_Task goal_
Can you quote every one of the records below word for word, leaving the pictures out of your answer?

[Extracted records]
++++++++++

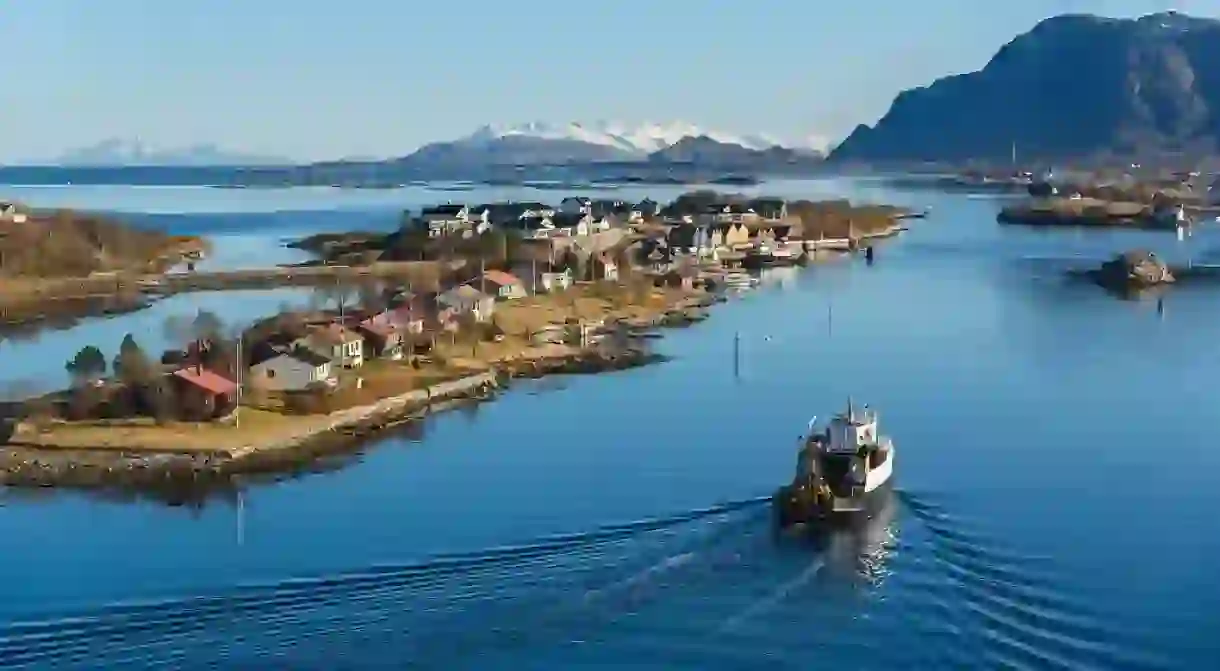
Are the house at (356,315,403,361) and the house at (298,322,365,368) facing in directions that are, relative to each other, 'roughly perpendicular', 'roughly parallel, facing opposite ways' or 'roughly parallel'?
roughly parallel

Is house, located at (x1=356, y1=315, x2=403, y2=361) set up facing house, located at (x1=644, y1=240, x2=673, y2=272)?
no

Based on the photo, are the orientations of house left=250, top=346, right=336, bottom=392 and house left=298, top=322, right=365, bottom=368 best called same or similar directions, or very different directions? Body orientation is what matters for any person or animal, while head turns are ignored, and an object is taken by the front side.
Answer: same or similar directions

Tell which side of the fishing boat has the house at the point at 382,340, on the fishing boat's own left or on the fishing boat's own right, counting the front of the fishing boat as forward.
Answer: on the fishing boat's own left

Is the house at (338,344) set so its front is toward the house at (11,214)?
no

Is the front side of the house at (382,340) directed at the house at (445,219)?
no

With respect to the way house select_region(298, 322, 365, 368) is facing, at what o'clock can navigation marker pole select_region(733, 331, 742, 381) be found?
The navigation marker pole is roughly at 10 o'clock from the house.

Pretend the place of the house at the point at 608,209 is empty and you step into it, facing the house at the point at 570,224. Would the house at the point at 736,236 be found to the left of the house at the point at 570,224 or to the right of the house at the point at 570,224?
left

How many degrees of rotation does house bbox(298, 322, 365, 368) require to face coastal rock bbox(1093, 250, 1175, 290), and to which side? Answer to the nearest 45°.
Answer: approximately 90° to its left
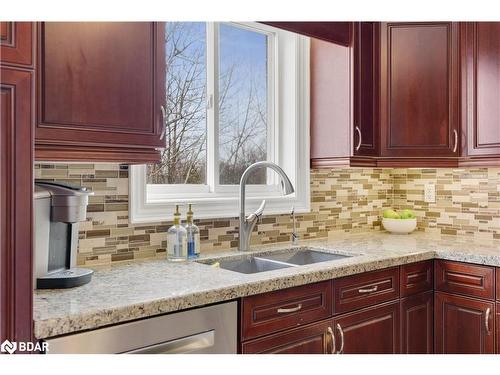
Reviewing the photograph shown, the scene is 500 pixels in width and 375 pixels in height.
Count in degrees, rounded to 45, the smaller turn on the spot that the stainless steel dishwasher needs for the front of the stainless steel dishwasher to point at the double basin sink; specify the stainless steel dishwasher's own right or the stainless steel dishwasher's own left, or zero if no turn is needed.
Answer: approximately 90° to the stainless steel dishwasher's own left

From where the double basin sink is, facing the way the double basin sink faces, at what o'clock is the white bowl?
The white bowl is roughly at 9 o'clock from the double basin sink.

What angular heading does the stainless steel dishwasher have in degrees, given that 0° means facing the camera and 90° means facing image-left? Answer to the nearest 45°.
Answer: approximately 315°

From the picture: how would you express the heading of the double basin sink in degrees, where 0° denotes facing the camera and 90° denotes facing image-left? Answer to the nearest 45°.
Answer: approximately 315°

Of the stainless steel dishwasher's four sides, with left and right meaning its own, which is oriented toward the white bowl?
left

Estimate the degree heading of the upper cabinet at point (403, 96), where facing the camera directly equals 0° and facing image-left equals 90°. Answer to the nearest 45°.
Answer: approximately 0°

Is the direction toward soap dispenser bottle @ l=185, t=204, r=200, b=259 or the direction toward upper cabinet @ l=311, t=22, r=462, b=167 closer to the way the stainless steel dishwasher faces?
the upper cabinet

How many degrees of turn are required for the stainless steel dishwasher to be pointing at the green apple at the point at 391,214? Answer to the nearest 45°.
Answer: approximately 90° to its left
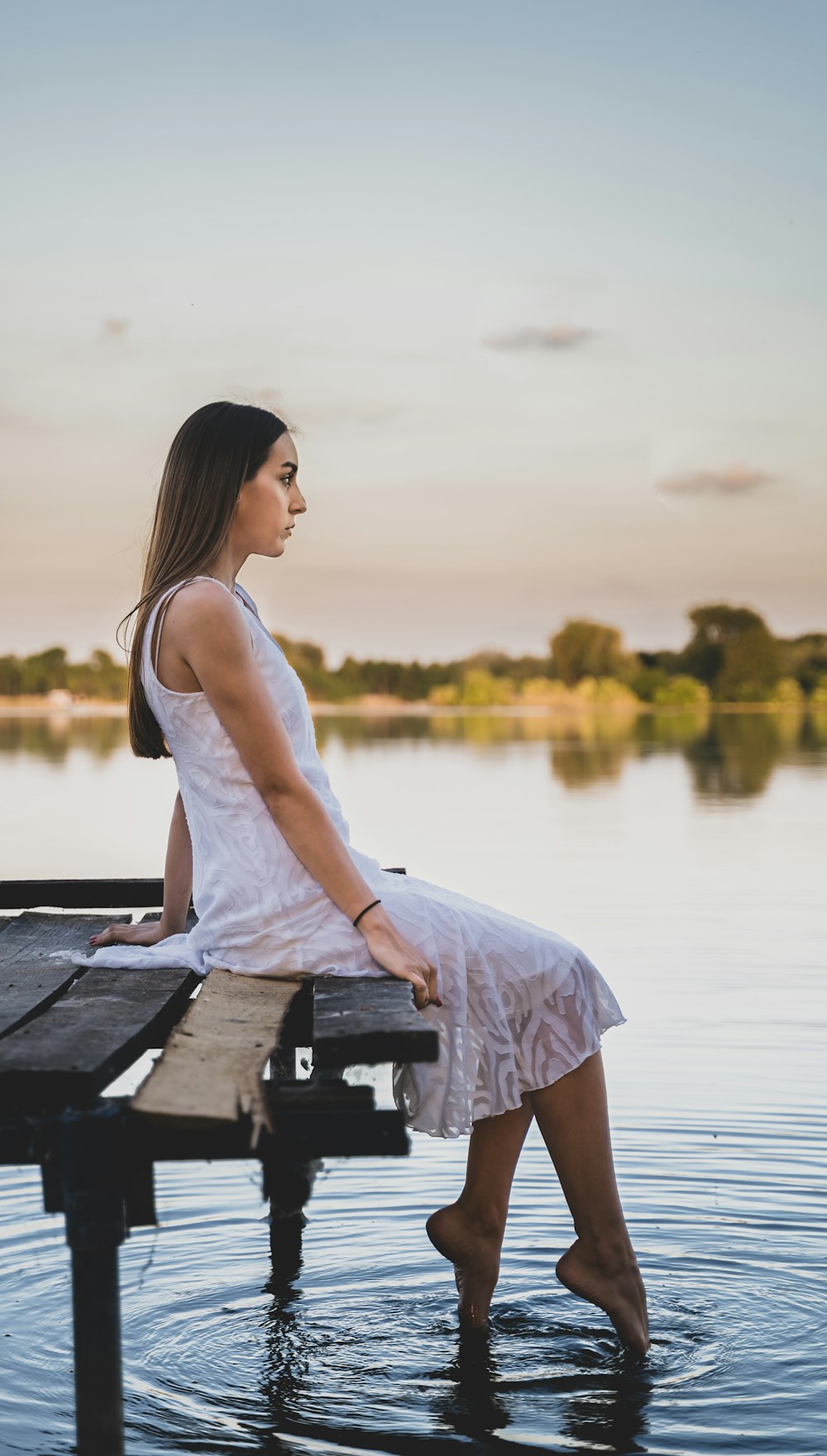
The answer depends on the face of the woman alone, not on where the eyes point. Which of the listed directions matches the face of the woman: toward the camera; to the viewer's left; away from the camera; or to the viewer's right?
to the viewer's right

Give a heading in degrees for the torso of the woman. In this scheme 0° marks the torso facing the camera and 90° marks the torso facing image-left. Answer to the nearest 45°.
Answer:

++++++++++

_Written response_
Are the house at (356,315,403,361) and the house at (298,322,365,368) facing in directions that are, relative to each other, 'roughly perpendicular', 'roughly parallel, facing opposite ways' or 'roughly parallel'?
roughly parallel

Is house, located at (x1=356, y1=315, x2=403, y2=361) set up facing house, located at (x1=644, y1=240, x2=673, y2=272)?
no

Based on the photo, are the orientations of house left=250, top=346, right=336, bottom=392 and house left=298, top=322, right=365, bottom=368 best called same or similar directions, or very different directions? Body orientation is what matters for any person or animal, while head turns are ignored, and an object is taken by the front side.
Answer: same or similar directions

Tell which side of the fishing boat has the house at the point at 382,340, on the fishing boat's own left or on the fishing boat's own right, counting the front of the fishing boat as forward.
Answer: on the fishing boat's own left

Is the house at (338,344) set so its front is toward the house at (11,214)?
no

Is the front side of the house at (382,340) directed at the house at (445,219)?
no

With respect to the way house select_region(298, 322, 365, 368) is facing, at what o'clock can navigation marker pole select_region(733, 331, 742, 381) be found?
The navigation marker pole is roughly at 10 o'clock from the house.

Pretend the place of the house at the point at 608,209 is empty and you step into it, facing the house at the point at 570,224. Would the house at the point at 736,236 be found to the left of the house at the point at 570,224 or to the right of the house at the point at 570,224?
left

How many degrees of rotation does house bbox(298, 322, 365, 368) require to face coastal rock bbox(1093, 250, 1175, 290), and to which side? Answer to the nearest 45°.
Answer: approximately 90° to its left
Reviewing the photograph shown, the scene is 500 pixels in width and 375 pixels in height.
Count in degrees, rounded to 45, the smaller turn on the spot that the stainless steel dishwasher needs for the front of the stainless steel dishwasher to point at the double basin sink; specify the stainless steel dishwasher's own right or the stainless steel dishwasher's own left, or zero if no turn is needed.
Answer: approximately 90° to the stainless steel dishwasher's own left

From where the double basin sink is, facing the way the double basin sink faces, at what o'clock is the white bowl?
The white bowl is roughly at 9 o'clock from the double basin sink.

What angular heading does the stainless steel dishwasher have in degrees, given that 0° means facing the camera and 90° means facing image-left? Answer to the nearest 45°.
Answer: approximately 315°

From the picture: how would you express the heading of the double basin sink in degrees, where 0° denotes facing the camera and 90° denotes facing image-left? Answer to the nearest 45°.
Answer: approximately 315°

Of the stainless steel dishwasher's four sides, with left and right meaning its own, which is oriented toward the white bowl?
left

Estimate the degree heading of the upper cabinet at point (403, 96), where facing the camera directly equals 0° and facing image-left equals 90°. Answer to the nearest 45°.
Answer: approximately 0°

Is the direction toward soap dispenser bottle @ l=185, t=204, r=200, b=259 or the direction toward upper cabinet @ l=311, t=22, r=462, b=167 closer to the way the stainless steel dishwasher faces?
the upper cabinet

How many degrees of turn are required for the stainless steel dishwasher to be pointing at the green apple at the point at 391,214? Answer to the nearest 45°.
Answer: approximately 90° to its left
The answer depends on the face of the woman alone, not on where the eyes point. Which of the listed directions matches the face of the woman: toward the camera; to the viewer's left; away from the camera; or to the viewer's right?
to the viewer's right

Give a heading in degrees for the torso of the woman. In this scheme 0° marks the torso facing the camera and 90° marks the torso facing image-left. Answer to the nearest 45°.
Answer:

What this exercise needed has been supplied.